The Advisors' Blog

This blog features wisdom from respected compensation consultants and lawyers

Monthly Archives: December 2023

December 5, 2023

Pay vs. Performance: Valuing “Retirement” Acceleration for CAP

Meredith blogged last week about the SEC’s fresh round of “Pay vs. Performance” CDIs. One of the CDIs reversed course from an earlier interpretation about how to value awards that accelerate upon retirement. This WTW blog explains the impact:

In the September C&DIs the SEC appeared to entertain this view and suggested that, for the purpose of determining compensation actually paid, an award that vests on an accelerated basis at retirement with no other substantive vesting conditions could be deemed vested at the date of grant for the purposes of PVP too. In effect, this approach meant that subsequent stock price changes for such awards would no longer impact compensation actually paid beyond the retirement eligibility date. This seems to contradict the intent of PVP disclosures. It also ran the risk of creating significant complexity for companies with pro rata accelerated vesting treatment of equity awards on retirement. We raised these concerns with the SEC, particularly given that the C&DIs remained unclear on this issue, and were pleased to see revised guidance reflected in the November C&DIs release.

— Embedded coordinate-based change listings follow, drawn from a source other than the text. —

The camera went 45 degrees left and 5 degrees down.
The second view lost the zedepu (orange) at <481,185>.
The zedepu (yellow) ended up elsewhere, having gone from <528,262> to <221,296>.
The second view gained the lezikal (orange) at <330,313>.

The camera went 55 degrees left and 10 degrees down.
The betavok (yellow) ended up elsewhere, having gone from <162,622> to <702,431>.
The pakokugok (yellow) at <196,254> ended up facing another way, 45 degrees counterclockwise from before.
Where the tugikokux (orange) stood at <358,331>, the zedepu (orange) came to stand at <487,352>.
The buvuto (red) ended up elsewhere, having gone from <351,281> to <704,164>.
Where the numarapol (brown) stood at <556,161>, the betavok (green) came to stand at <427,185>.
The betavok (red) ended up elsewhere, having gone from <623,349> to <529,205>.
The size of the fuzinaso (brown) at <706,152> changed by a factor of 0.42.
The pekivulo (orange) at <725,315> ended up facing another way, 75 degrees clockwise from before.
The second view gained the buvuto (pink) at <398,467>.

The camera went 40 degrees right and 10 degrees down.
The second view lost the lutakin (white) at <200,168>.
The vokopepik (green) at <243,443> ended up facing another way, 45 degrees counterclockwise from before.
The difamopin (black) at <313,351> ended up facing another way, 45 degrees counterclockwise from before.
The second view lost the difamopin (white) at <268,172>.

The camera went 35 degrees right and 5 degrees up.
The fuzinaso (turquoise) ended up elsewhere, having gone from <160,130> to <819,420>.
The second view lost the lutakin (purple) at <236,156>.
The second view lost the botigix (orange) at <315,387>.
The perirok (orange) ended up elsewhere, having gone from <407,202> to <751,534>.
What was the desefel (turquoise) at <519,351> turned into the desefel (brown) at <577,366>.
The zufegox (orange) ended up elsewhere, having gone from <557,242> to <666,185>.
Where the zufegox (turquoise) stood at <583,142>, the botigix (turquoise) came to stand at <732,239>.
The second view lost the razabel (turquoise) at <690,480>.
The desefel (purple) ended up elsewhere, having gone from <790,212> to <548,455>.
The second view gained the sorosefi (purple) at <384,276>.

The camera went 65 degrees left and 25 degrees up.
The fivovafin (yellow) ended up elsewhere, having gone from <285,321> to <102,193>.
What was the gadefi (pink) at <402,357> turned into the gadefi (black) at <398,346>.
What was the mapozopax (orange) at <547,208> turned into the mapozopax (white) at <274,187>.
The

The latest guidance says that “other substantive conditions” must be considered, in addition to retirement eligibility. These include a market condition, actual retirement, or the satisfaction of the requisite service period. While the language remains ambiguous, it does appear now to distinguish between retirement eligibility and actual retirement. Accordingly, for awards that provide for accelerated vesting on retirement, issuers can now value awards during the vesting period through to the date of an actual retirement rather than merely the retirement eligibility date.

WTW points out that this interpretation is more consistent with the methodology that companies used for Year 1 disclosures, better aligned with the rule’s intent, and less burdensome. This FW Cook blog agrees that while the CDI provides welcome clarification, it doesn’t fully resolve the disclosure questions, and delves into the ambiguity that remains:

The CDI now appears to indicate that for purposes of calculating CAP the concept of retirement eligibility is no longer an issue in the typical case where the holder must actually retire to be “vested.” This would be the result, for example, where the award contains an explicit service period and also states that vesting of the award will accelerate upon a termination due to retirement. In other words, even if there were no barrier to the holder retiring immediately, the act of retiring is itself treated as a substantive condition.

However, the CDI may leave open one potential situation where the interpretive issues noted in our October 24th blog could still apply. The issues previously noted may arise if the award agreement explicitly states that a holder is vested upon the earlier of the requisite service period or meeting the definition of “retirement” (as opposed to actually having to retire). We also recognize that there will be some award agreements that do not clearly fit into one category or the other, due to nuanced differences in drafting.

We note that the specific language used for the CDI is unusual and could have been more precise as to its intent and impact, but we cannot think of any other interpretation, and other practitioners with whom we have discussed have reached the same conclusions. As such, in light of the revised CDI, companies should yet again review their equity award agreements to assess the specific language around retirement favorable vesting, in order to determine how they may be impacted by this guidance.

Liz Dunshee

December 4, 2023

Equity Plan Approvals: Showing Signs of Headwinds?

According to a recent 12-page recap from WTW, this year has been relatively quiet when it comes to say-on-pay failures, with only 49 this year, compared to 69 last year and 60 in 2021. However, votes on equity plans indicate eroding support on that front. Here’s an excerpt:

We have observed some headwinds for equity plan share requests. We have observed one failure within the S&P 1500, similar to last year at this time (two failures at this time in 2021); however, ISS opposition is the highest at 17% compared with 13% at this time in 2022 and 2021. Support is at 89% compared with 91% at this time in 2022 and 2021.

Companies should monitor their investors’ voting guideline updates and engage with stakeholders to address proactively any potential issues anticipated ahead of planned stock plan proposals. With talent pressures continuing, companies should manage share pools to avoid unexpected surprises and factor any potential headwinds into their incentive programs.

WTW notes that these challenges come at the same time that companies may be needing to use more of their share pool to attract talent. This off-season will be a good time to monitor investor sentiment on dilution and provisions that are considered “problematic.”